Section 3.8: Problem-Solving Strategies
Oscillations and waves often require multi-step reasoning. The following strategies help systematically tackle problems in this topic.
Problem-Solving Approach:
- Identify the type of oscillation (simple harmonic, damped, forced).
- Write down the governing equations, e.g., \( x = A \cos(\omega t + \phi) \), \( a = -\omega^2 x \).
- Determine known and unknown quantities.
- Use energy methods if applicable: \( E = \frac{1}{2} k A^2 \), \( E = \frac{1}{2} m v^2 + \frac{1}{2} k x^2 \).
- Check boundary conditions and initial conditions.
- For waves: identify frequency, wavelength, speed relation \( v = f \lambda \).
- Apply superposition principle if multiple waves interact.
- Verify units and reasonability of answers.
Example 1
A mass-spring system has amplitude 0.1 m and frequency 2 Hz.
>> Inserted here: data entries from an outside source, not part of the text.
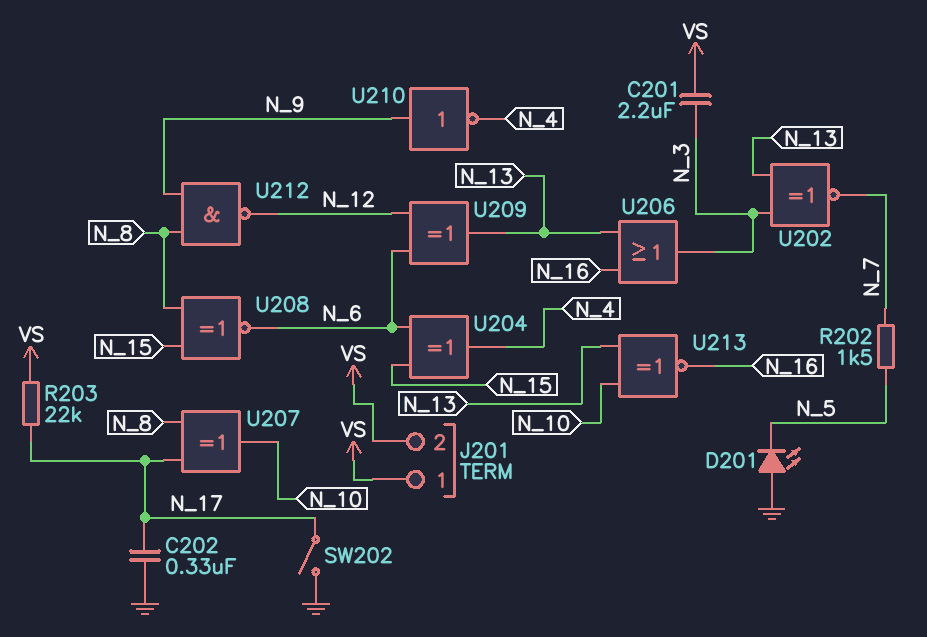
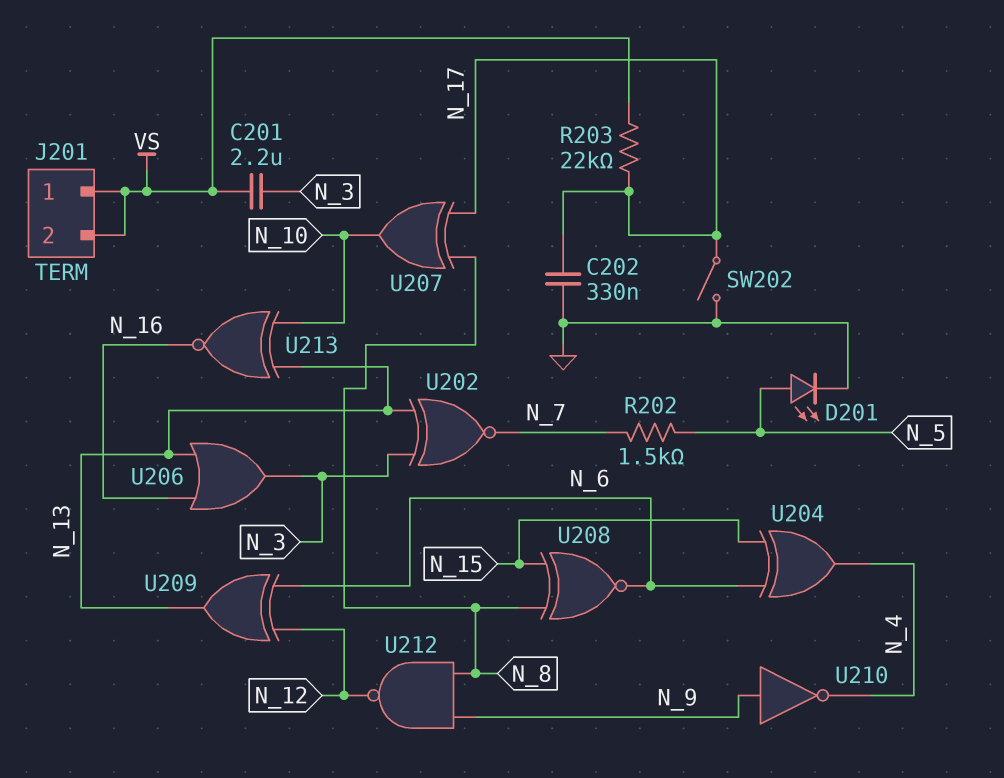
D201: LED (A GND, K N_5) -> LED (A N_5, K GND)

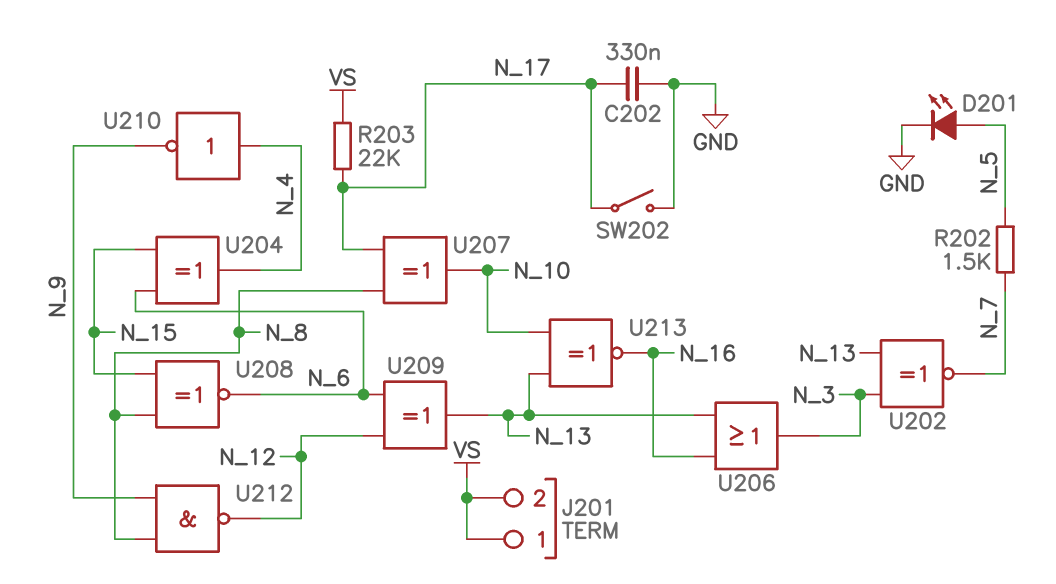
C201: 2.2uF (N_3, VS) -> none
U210: NOT (in N_9, out N_4) -> NOT (in N_4, out N_9)

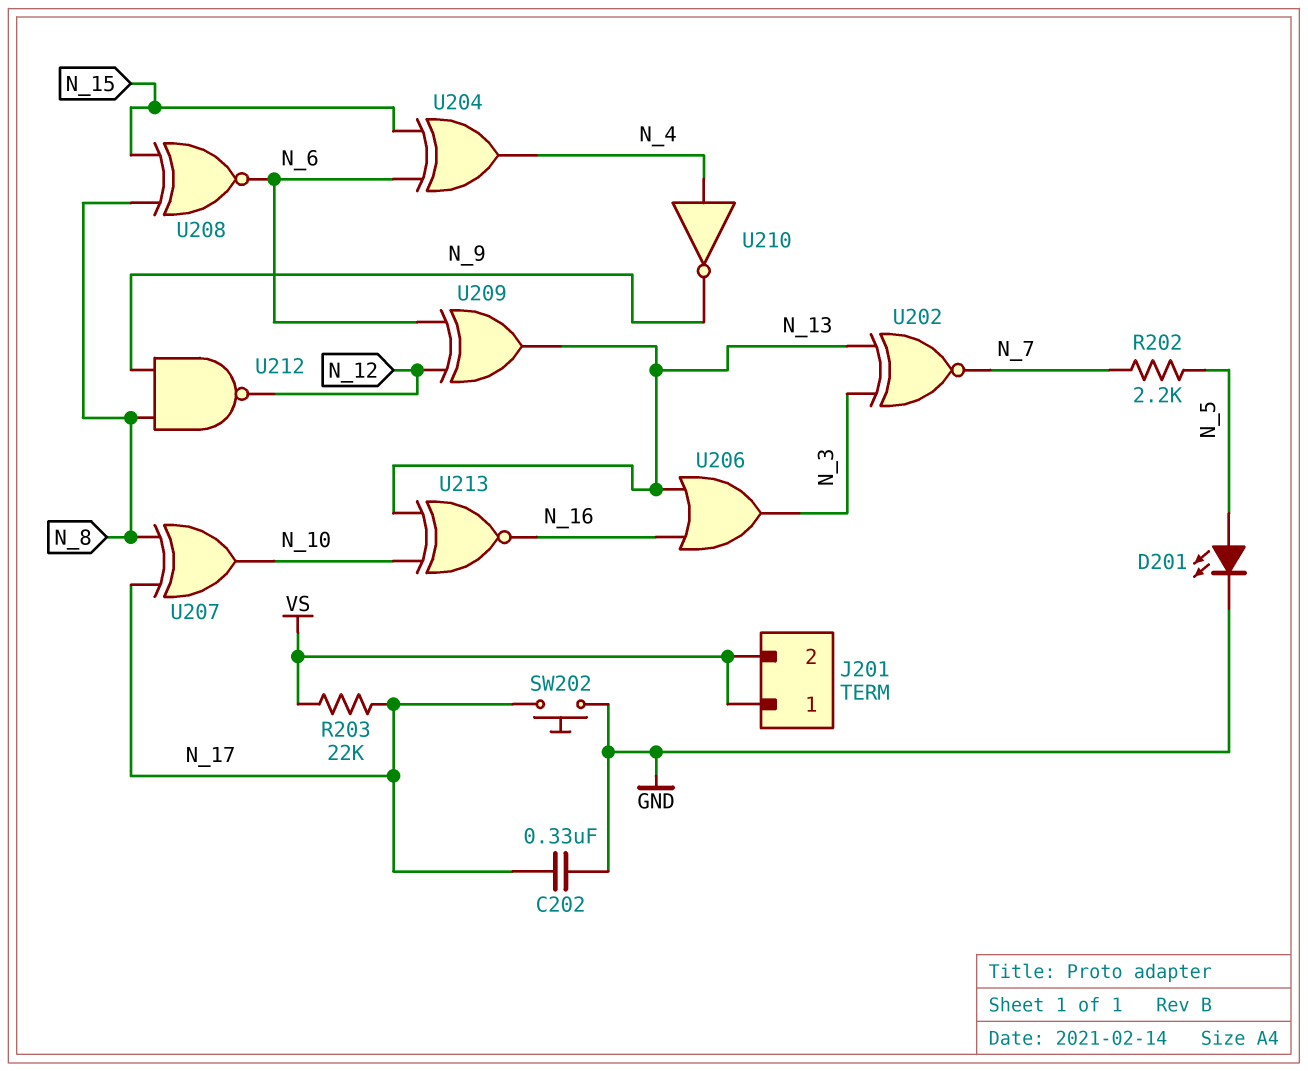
R202: 1.5k (N_5, N_7) -> 2.2k (N_5, N_7)
SW202: switch (GND, N_17) -> button (GND, N_17)

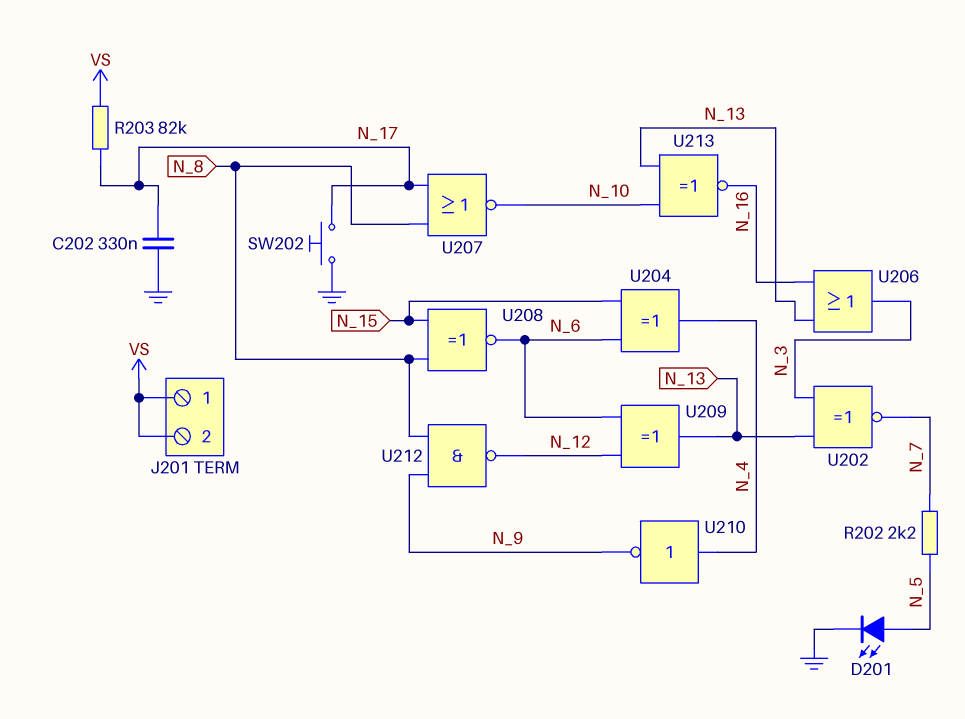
R203: 22k (N_17, VS) -> 82k (N_17, VS)
U207: XOR (in N_8, in N_17, out N_10) -> NOR (in N_8, in N_17, out N_10)

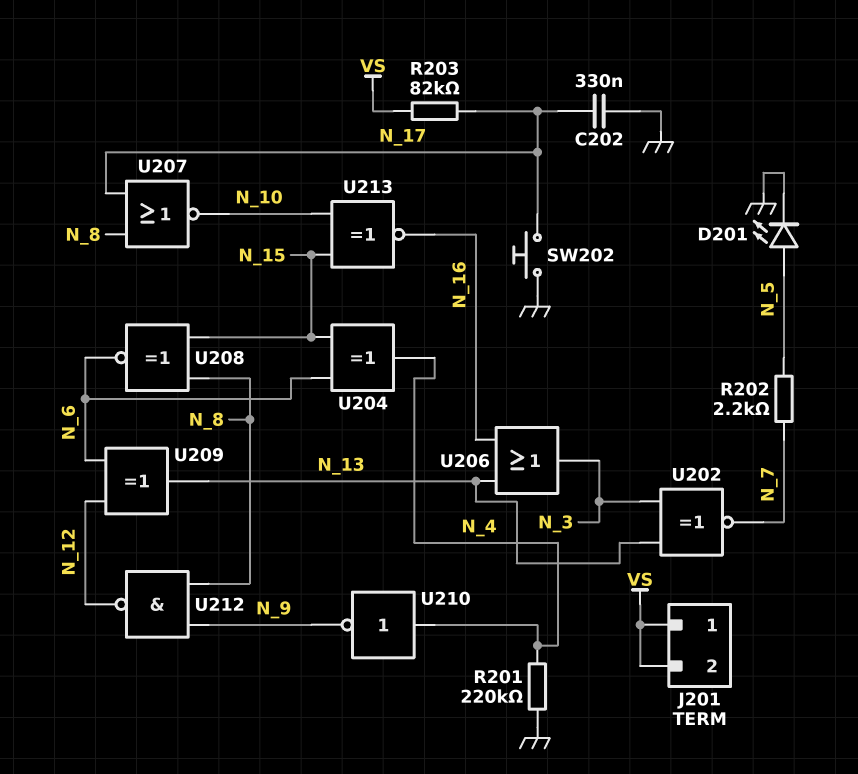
R201: none -> 220k (GND, N_4)
U213: XNOR (in N_10, in N_13, out N_16) -> XNOR (in N_10, in N_15, out N_16)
Find the maximum velocity of the mass.
Maximum velocity: \( v_\text{max} = \omega A = 2\pi f A = 2\pi (2)(0.1) \approx 1.257 \text{ m/s} \)
Example 2
A wave has wavelength 0.5 m and speed 2 m/s. Find the period and frequency.
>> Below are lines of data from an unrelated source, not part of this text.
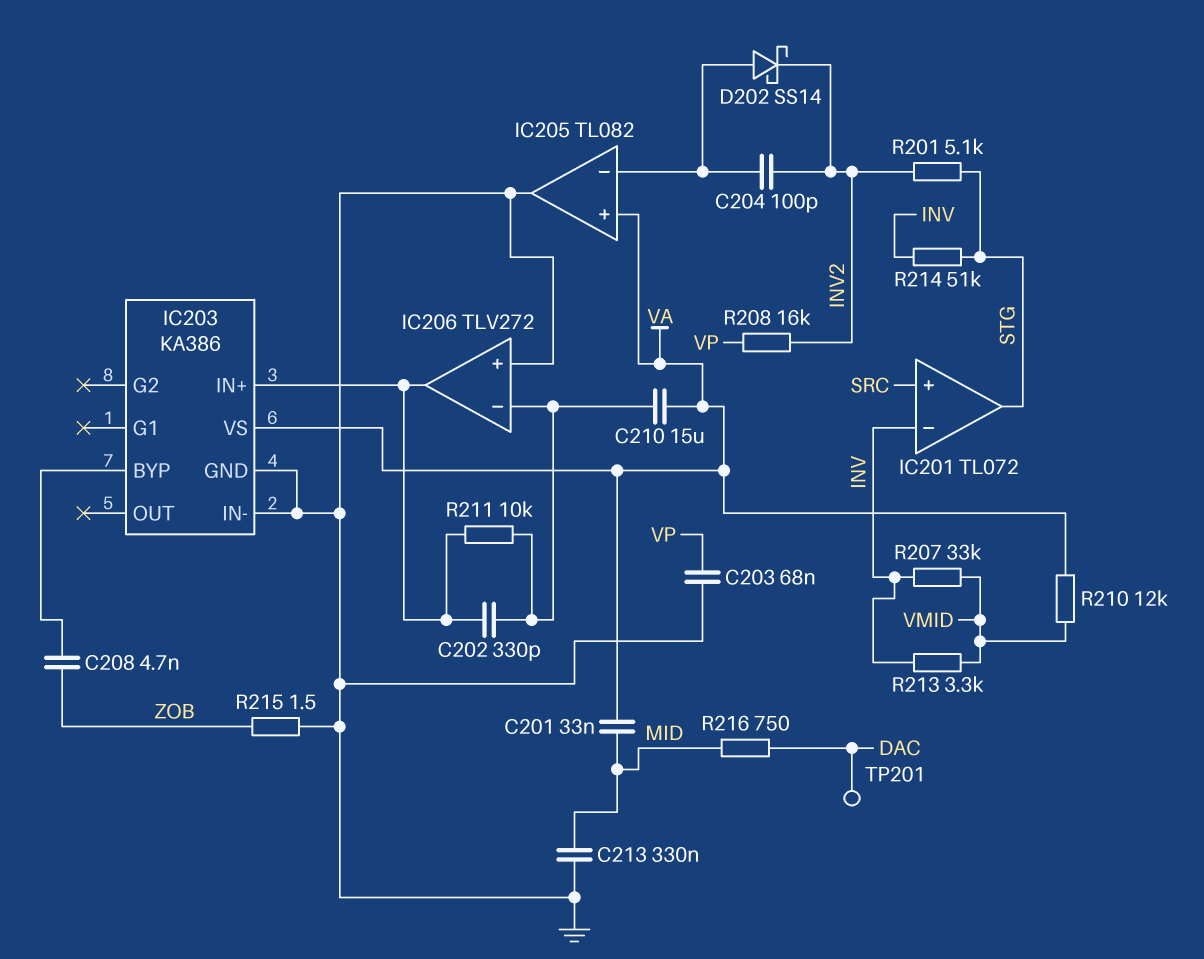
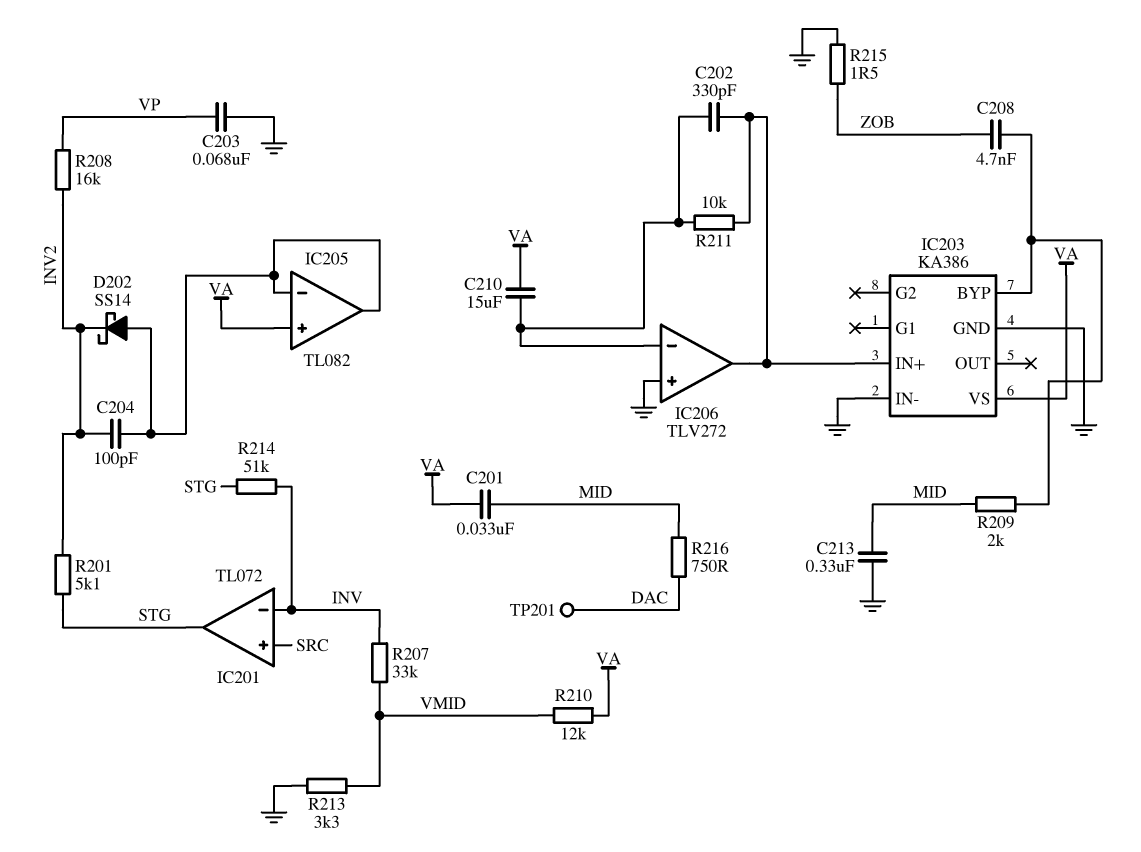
IC205 pin out: GND -> IC205/in-
R209: none -> 2k (IC203/BYP, MID)
R213: 3.3k (INV, VMID) -> 3.3k (GND, VMID)

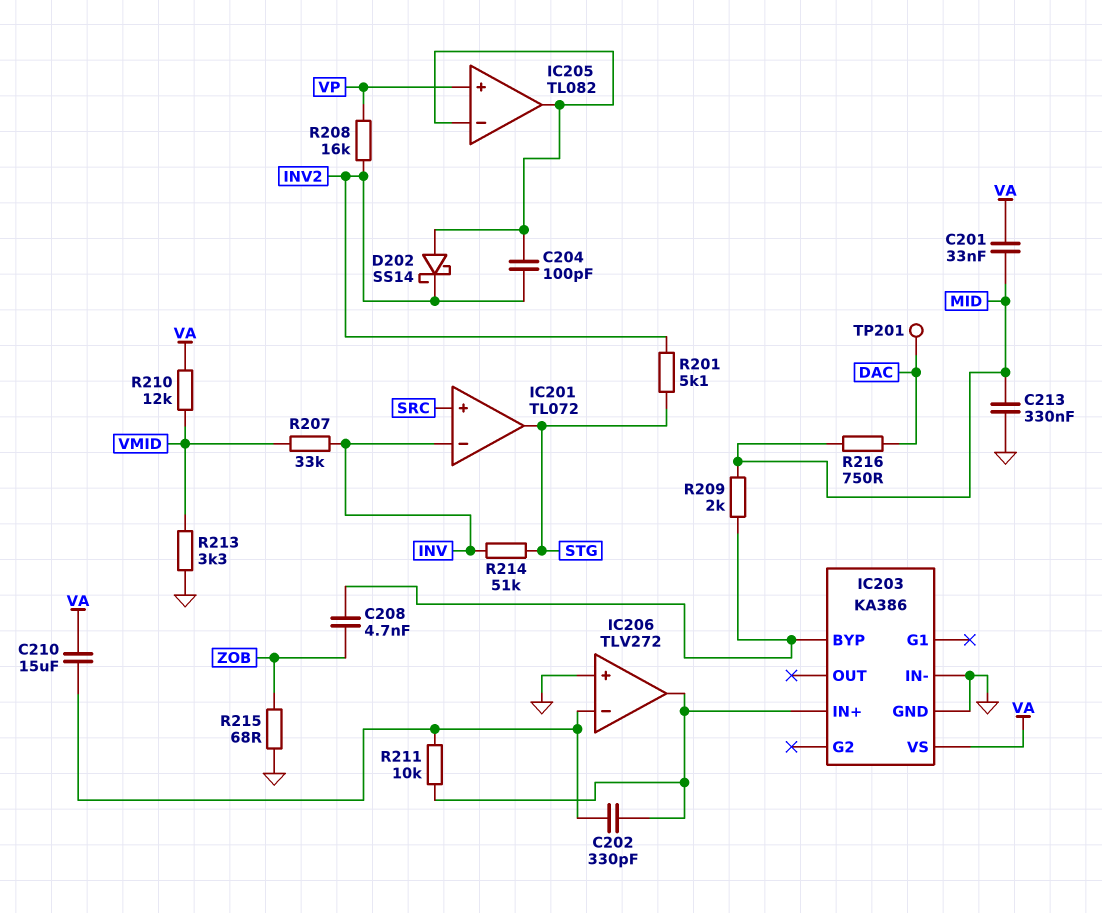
C203: 68nF (GND, VP) -> none
IC205 pin in+: VA -> VP
R215: 1.5 (GND, ZOB) -> 68 (GND, ZOB)

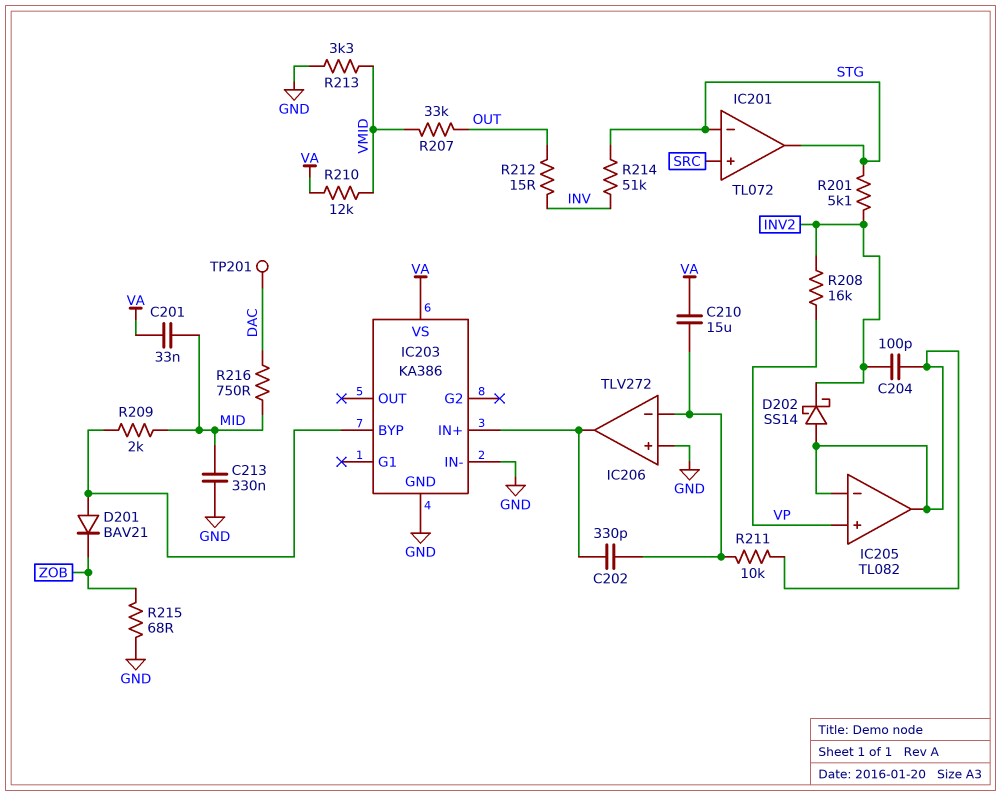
C208: 4.7nF (IC203/BYP, ZOB) -> none
D201: none -> diode BAV21 (A IC203/BYP, K ZOB)
IC201 pin in-: INV -> STG
R207: 33k (INV, VMID) -> 33k (OUT, VMID)
R211: 10k (IC203/IN+, IC206/in-) -> 10k (IC205/in-, IC206/in-)
R212: none -> 15 (INV, OUT)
Frequency: \( f = v / \lambda = 2 / 0.5 = 4 \text{ Hz} \)
Period: \( T = 1/f = 1/4 = 0.25 \text{ s} \)
Practice Problems
- A pendulum of length 1 m has small oscillations. Determine its period.
- A mass-spring system has k = 200 N/m and m = 2 kg. Find its angular frequency and period.
- Two waves of same amplitude and frequency interfere. Determine resultant amplitude at constructive and destructive interference.
- A wave travels 30 m in 6 s. Find its speed, frequency, and wavelength if \( f = 5 \) Hz.
- A damped oscillator loses 10% of its energy each cycle. Compute energy after 3 cycles if initial energy is 5 J.